PROBLEM DESCRIPTION: Select each line of the entries that contains the word "than". Case counts.

Chart-based quiz items:

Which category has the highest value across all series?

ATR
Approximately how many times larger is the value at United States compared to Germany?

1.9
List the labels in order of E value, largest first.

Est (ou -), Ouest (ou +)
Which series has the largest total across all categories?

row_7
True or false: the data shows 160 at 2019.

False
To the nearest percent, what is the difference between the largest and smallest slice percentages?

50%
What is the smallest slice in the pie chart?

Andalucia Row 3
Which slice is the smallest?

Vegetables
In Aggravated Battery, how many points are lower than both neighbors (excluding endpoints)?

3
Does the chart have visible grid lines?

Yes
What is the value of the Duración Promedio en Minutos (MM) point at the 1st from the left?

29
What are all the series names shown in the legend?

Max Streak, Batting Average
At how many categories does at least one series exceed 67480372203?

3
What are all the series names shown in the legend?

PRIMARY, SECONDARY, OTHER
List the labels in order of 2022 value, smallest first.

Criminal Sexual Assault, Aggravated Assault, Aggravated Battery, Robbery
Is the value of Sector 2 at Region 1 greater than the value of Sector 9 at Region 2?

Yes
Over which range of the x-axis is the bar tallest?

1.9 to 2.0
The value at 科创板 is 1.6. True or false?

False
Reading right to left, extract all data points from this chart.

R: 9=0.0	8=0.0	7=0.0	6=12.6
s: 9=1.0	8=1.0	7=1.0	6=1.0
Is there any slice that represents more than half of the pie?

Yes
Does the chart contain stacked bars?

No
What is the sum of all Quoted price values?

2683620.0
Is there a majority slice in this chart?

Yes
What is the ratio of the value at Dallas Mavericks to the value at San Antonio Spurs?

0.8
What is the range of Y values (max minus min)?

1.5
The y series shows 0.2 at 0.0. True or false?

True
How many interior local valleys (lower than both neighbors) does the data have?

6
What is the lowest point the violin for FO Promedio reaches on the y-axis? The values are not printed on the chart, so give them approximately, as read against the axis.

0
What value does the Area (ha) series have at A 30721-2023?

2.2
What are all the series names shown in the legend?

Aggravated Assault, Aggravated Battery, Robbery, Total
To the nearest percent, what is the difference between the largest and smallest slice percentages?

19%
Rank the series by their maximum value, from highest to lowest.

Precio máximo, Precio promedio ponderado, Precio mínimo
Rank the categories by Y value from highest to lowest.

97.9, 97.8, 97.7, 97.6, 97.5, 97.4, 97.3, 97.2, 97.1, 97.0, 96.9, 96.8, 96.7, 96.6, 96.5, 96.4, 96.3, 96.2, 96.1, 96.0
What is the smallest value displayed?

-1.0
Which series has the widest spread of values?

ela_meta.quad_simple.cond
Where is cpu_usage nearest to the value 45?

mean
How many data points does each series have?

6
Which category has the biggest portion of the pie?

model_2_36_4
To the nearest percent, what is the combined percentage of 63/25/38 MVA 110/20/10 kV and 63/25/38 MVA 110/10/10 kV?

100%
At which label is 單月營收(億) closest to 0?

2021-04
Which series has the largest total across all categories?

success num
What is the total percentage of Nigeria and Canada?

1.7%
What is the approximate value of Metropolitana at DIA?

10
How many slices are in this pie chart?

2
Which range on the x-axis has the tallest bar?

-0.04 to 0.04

YOUR SOLUTION:
In Aggravated Battery, how many points are lower than both neighbors (excluding endpoints)?
Is the value of Sector 2 at Region 1 greater than the value of Sector 9 at Region 2?
Is there any slice that represents more than half of the pie?
How many interior local valleys (lower than both neighbors) does the data have?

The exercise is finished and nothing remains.